Dagworthy, who has taught some of the most brilliant designers in the fashion industry (Alexander McQueen, Sarah Burton, Chalayan, Erdem -the list goes on) is modest, calm and extremely positive – a trait she’s undeniably refined, having taught at CSM and RCA for 25 years. She wears a white dress, her silver hair is tied up in her signature chignon and her metal bracelets that cover 1/2 of her right arm resound with every move she makes.
After graduating from Hornsey College of Art, Wendy started her own label, and designed stage clothes for Roxy Music, who she joined on a coach when they performed outside of London. The most outrageous costume she made for Bryan Ferry was “a toreador’s outfit, like a bull fighter’s costume”. She reminisces the bell boy outfit she made for the For Your Pleasure album, and pyjamas. “I did lots of pyjamas for him, when he had his tonsils out. I made him some pyjamas for when he was in hospital, with his initials on. That was a key thing of mine, I did lots of shirts with initials,” she says, with a slight raspy voice.
She remembers going to New York with a group of her contemporaries – let’s say the British predecessors of the Antwerp Six. One of their biggest markets was America. “There was Jasper Conran, John Galliano, Betty Jackson, Katharine Hamnett and me,” she says. “We rented a suite in a hotel and had someone organising appointments for us from right across America, because it was during New York Fashion Week.” They had a party at ‘Little Mel’s’, which was a groovy club at the time in New York, and Katherine and Wendy went on Good Morning America.

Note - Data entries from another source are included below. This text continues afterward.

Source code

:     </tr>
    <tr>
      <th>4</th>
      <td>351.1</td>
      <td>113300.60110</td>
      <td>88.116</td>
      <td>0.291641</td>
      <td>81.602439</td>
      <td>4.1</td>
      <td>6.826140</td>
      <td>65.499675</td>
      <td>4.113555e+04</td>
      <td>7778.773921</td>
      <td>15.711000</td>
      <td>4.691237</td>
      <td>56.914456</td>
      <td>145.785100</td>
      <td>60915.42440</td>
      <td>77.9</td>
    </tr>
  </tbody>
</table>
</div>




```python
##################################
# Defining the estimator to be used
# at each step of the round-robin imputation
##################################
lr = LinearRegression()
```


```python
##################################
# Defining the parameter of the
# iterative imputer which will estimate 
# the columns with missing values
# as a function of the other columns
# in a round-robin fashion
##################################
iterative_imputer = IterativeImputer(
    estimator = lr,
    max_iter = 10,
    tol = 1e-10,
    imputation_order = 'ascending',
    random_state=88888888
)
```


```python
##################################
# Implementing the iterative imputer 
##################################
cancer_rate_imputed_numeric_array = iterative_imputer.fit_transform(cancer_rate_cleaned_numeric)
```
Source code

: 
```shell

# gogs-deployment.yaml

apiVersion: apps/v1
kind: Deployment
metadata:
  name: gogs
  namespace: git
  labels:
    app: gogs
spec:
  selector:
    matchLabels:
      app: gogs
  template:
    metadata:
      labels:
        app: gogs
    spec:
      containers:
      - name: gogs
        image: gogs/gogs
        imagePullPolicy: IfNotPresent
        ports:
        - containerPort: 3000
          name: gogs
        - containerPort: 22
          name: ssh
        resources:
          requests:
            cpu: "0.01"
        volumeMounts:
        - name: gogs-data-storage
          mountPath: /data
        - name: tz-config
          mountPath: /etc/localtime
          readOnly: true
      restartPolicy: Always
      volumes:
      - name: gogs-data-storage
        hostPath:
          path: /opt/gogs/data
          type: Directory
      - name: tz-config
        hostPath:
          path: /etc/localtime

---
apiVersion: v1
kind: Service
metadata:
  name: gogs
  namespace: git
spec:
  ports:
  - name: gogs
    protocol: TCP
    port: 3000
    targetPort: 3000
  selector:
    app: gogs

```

They all decided to join forces, for London was very disjointed at the time. Although there were the London Designer Collections, The Clothes Show and The Design Studio, it was very fragmented, with lots of different groups of designers, alongside those working alone. There were no platforms for labels to actually sell. After having thrown a few buyer/press events in hotel suites and ballrooms in The Ritz and Montcalm Hotel, they decided to go under one venue at Olympia, and have a tent down there for the shows, which is ‘sort of when it became London Fashion Week.’ “It was good but you know, we just played it by ear really, did what you thought you should be doing. There was no set way of doing things. It was quite exciting.”
She designed for her own label for sixteen years, until the ’89 recession kicked in and she had to close her business. At that time, the Saint Martins’ course director had just left, and, having been an external examiner at the college, she was offered a promotion. “I’d closed my line that November, so they asked me if I’d be willing to take over, and many years later I was still there.” Teaching has always come naturally for Wendy, as she’d always taught when she had her own company. Though not on a regular basis, she’d go to different colleges all over the country and “maybe set a project, come back in the middle and do some tutorials, and then go back and critique it.”
“I’ve been an external examiner for probably every college in the country – and a few international ones – so I’ve always done it. Until I started doing it full time, which sort of came naturally.”